Don't expand too quickly! Make sure that your cities grow large and healthy before settling new ones. This ensures that you keep your bonus going and that you have high populations to work with. Prosperity virtues are well suited for this style of play.
Samatar Jama Barre
- Strengths: Diplomacy, Growth, Health
- Weaknesses: Production
Barre is a variation on the "wise old chief" archetype. He is likely to be a trustworthy opponent and ally, a character whom players would prefer to favor rather than resist. He is slightly overweight and aging, with an air of benign neglect about his clothing and hygiene. He behaves in a cordial, beatific, possibly na•ve fashion, as he speaks in soft tones, smiles frequently, and shrugs off insults and slights. He doesn't get angry with others as often as other Leaders. Should you stab him in the back, he appears sad and resigned, as if you hadn't grown up the way he had hoped, rather than furious and vengeful. That doesn't make him a pushover, however: he holds the line against his enemies with ruthless efficiency, especially when his people are threatened. Still, he consistently operates with an air of unflappable optimism and good humor.

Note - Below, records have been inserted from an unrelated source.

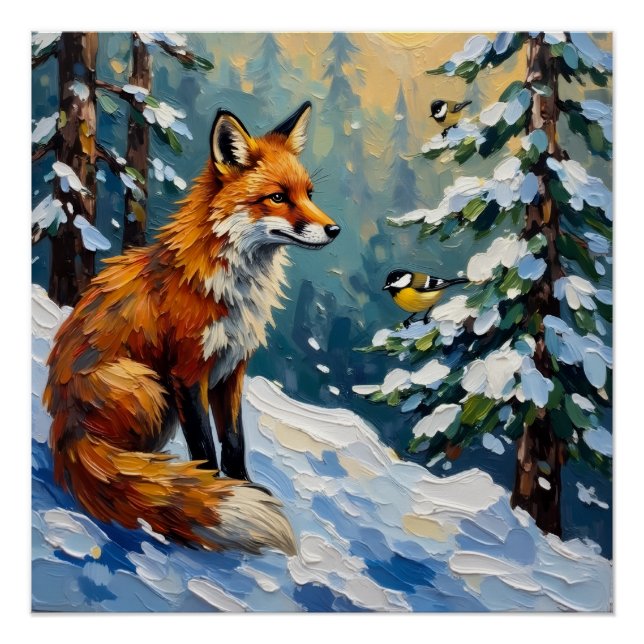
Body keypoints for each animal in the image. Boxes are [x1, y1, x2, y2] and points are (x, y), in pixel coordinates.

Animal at [43, 102, 340, 556]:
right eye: (277, 197)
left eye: (309, 194)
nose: (334, 229)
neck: (231, 291)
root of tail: (64, 429)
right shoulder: (187, 373)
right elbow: (204, 449)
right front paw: (212, 489)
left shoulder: (232, 369)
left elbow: (234, 441)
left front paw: (242, 485)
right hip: (148, 386)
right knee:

His given name means "doer of good" in Somali; the family name is a line of historical Somali diplomats.
Avuncular, genial, affable, affecting an air of bonhomie, Samatar Jama Barre wished to be addressed as Kubwa Mjomba ("great uncle" in Swahili) by those he both commanded and protected. Despite his seeming benevolence and absent-minded demeanor, he was nonetheless an efficient and effective administrator, an able diplomat, and ruthless when necessary. Barre was amused and likely pleased when detractors likened him to the traditional African village chieftains of the past, claiming him to be a throwback and out of step with the new world in the wake of the Great Mistake. But the People's African Union made a wise choice when he was selected as one of their colony governors.
Rising from the poverty and violence of the inundated streets of Hargeisa, Samatar joined the African Union's resurgent military forces, eventually rising to the rank of Major. For three decades, he served in a variety of increasingly important posts, military and civilian, rising steadily in both ability and influence. He was able to overcome lingering tribal tensions, dealing with the polyglot cultures of Africa with both reverence and common sense. Barre displayed those same diplomatic skills when negotiating with those outside the African Union, and he brought to culmination several international agreements that helped propel the Union's colonization effort before he was selected to command one of those colonies.
Barre proved to be just as efficient against any perceived threat to the well-being and safety of those under his protection. In dealing with nascent warlords, religious fanatics, and local dictators, he either brought about an equitable peace or bludgeoned them into submission. Although never known as a military genius, his troops were extremely loyal to their "great uncle" and fought with abandon for his approval. Samatar Barre never lost a battle, although he took no credit for his victories and viewed them as lamentable necessities.
Though not religious himself, he was tolerant and accepting of others' religious traditions. In the end, it was this tolerance, coupled with his intellect and personality, that would shape the African Union's colony on the new planet.